- Hillary Harvey
- Amelia, Leo, and Clara Diamond at home in Kingston.
Around the age of three, it was apparent that either S was gender variant or trans. We just had to wait to see how it would emerge," Jipala says as she and Nathan alternate addressing their five-year-old, A, and me on the back porch of Nathan's house. Jipala and Nathan, both 30-something, live separately in Kingston, but they co-parent their two children. Nine-year-old S is in another room, working up the courage to come greet me. S knows I'm there to learn about her situation.
S was born with male anatomy, but as soon as she could talk, made it known that she was a girl. When she went to camp at the age of six, S transitioned, sporting a full girls' wardrobe and switching to female pronouns. Everyone knows: her school, friends, and family. But Jipala and Nathan recognized that their story would need to enter the public sphere, too. "You make yourself available to advocate," Jipala says. "I have to answer questions in a certain way. 'I'm so happy you asked.'" While the impulse is to help educate, the necessity for explanation can be exhausting, too. S was unsure about being the subject of a magazine article, so the use of her first initial and just her parents' first names is their compromise to provide some privacy.

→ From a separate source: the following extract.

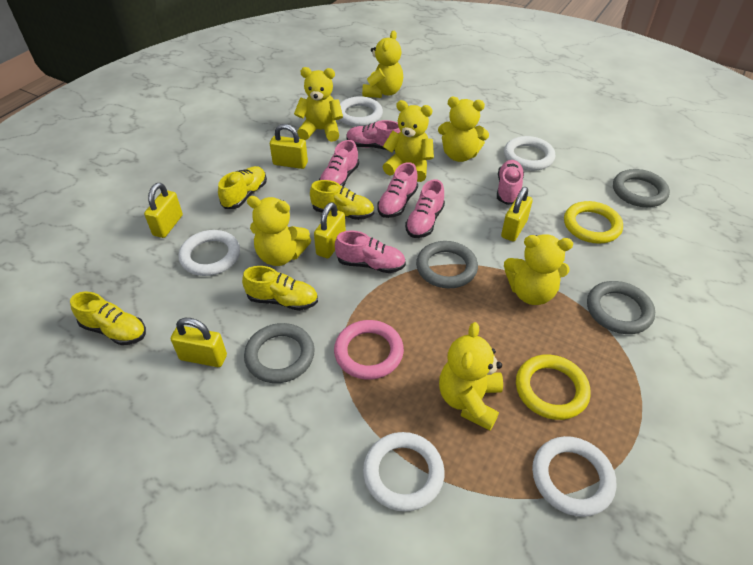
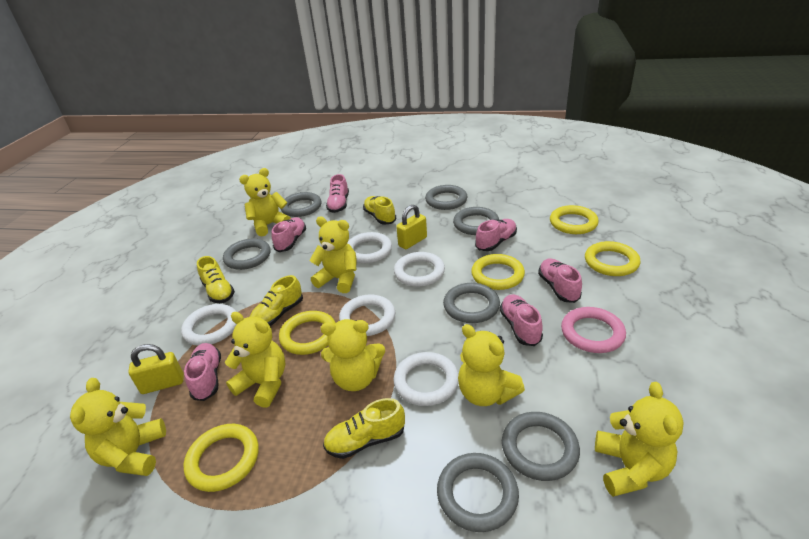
grey ring: [244,323,314,383] [416,241,478,288] [587,281,655,334] [613,169,670,207] = 4 -> [223,238,270,270] [281,192,321,217] [425,185,467,210] [437,453,519,532] [443,283,500,323] [453,207,499,235] [502,412,580,481] = 7
yellow padlock: [144,183,183,238] [171,318,227,367] [270,124,308,169] [314,202,346,258] [501,187,533,241] = 5 -> [128,344,184,394] [396,205,427,249] = 2
yellow ring: [516,355,591,420] [564,201,623,243] = 2 -> [183,424,259,492] [279,311,336,355] [471,254,525,290] [550,205,599,234] [585,241,641,276] = 5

Arlene Lev, LCSW-R, of Choices Counseling and Consulting in Albany, specializes in issues related to sexual orientation, sexuality, and gender identity and expression. She says, "There's a broad spectrum of children who are gender nonconforming." Research points to differential fetal development of the sex organs and gender identity in the brain, but Lev questions the benefit of searching for the causes of being transgender. "We're just beginning to understand how the brain works," says Lev. "Personally, I find the research interesting, but understanding how to make use of it clinically is more complex. What we know is that people who cross gender rules have existed in every culture since the beginning of time. The fact that a small, stable portion of the human family has this experience is just who we are."
She says parents worry about even subtle differences in gender expression that break societal rules. "We want to create a culture with greater acceptance of gender expression," says Lev. "Then the world would be safer for kids who are trans or have gender dysphoria."

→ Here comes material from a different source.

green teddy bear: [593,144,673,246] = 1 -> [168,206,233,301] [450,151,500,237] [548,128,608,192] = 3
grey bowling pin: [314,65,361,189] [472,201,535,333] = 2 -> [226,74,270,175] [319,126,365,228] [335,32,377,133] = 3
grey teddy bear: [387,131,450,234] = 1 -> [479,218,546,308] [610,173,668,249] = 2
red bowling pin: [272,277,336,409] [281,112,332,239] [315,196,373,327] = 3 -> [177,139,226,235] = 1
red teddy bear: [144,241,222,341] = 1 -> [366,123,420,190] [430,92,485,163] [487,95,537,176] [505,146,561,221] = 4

Lev is a family therapist, with extensive training in how family systems work and how what happens to one member affects everyone. For the parents, the decisions surrounding transgender youth can cause distress. Sometimes when parents quell the feeling of gender discontent, children act out or become depressed, and transgender people suffer from an alarmingly high suicide rate. Same-sex couples face added judgment from a society that often doubts their capacity for parenting. For Jipala and Nathan, a big challenge is the common belief that it's a phase. As proof, people say they didn't let their kids be firemen or dinosaurs. "It's not an argument you can compare to what's happening with a trans kid," Jipala says. "Trans is not self-expression; it's primarily identity." "And parents do let kids dress up as a fireman for a whole year," Nathan points out.
"Most parents want to make their children's lives as easy and healthy as possible," Jipala says. "The cultural norms are so strong and so ingrained, maybe you'll go against them for yourself, as an adult, but you wouldn't electively choose to put your child through them. Unless it's a necessity."

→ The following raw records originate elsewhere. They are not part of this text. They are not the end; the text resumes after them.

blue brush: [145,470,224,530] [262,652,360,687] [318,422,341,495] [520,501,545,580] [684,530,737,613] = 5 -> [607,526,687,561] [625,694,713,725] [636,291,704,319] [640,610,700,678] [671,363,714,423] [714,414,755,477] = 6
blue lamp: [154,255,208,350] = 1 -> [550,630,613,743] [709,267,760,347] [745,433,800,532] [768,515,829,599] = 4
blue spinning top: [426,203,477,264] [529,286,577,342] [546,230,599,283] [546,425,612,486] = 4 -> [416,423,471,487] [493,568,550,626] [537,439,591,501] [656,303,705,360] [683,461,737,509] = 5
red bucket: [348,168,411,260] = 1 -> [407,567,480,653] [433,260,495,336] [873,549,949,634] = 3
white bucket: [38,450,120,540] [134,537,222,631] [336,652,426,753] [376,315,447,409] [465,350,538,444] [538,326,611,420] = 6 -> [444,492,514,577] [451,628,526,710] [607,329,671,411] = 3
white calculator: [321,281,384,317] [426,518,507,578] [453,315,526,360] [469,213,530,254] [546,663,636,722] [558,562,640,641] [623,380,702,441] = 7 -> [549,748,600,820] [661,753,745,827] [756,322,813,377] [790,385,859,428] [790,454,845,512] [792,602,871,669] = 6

Jipala and Nathan want what we all want for our kids: to support S as best they can, so she's a healthy, productive adult. When S mentions that she doesn't want facial hair, Nathan lets her know, without too much detail, that there are options. They're researching hormone blockers, which S can take for two years with minimal side effects. When discontinued, puberty resumes naturally. "That's manageable for me to think about, as a parent," Jipala says. "The goal is to give the kid more time."
As a child enters adolescence, the need to mitigate puberty for a potentially trans adulthood becomes important, because once sex characteristics develop, those features remain. In a system where counselors are needed for assessment before hormone treatment or surgery can be approved, Lev is, more than diagnosing, helping people to see if the challenges of transition are worth it for them.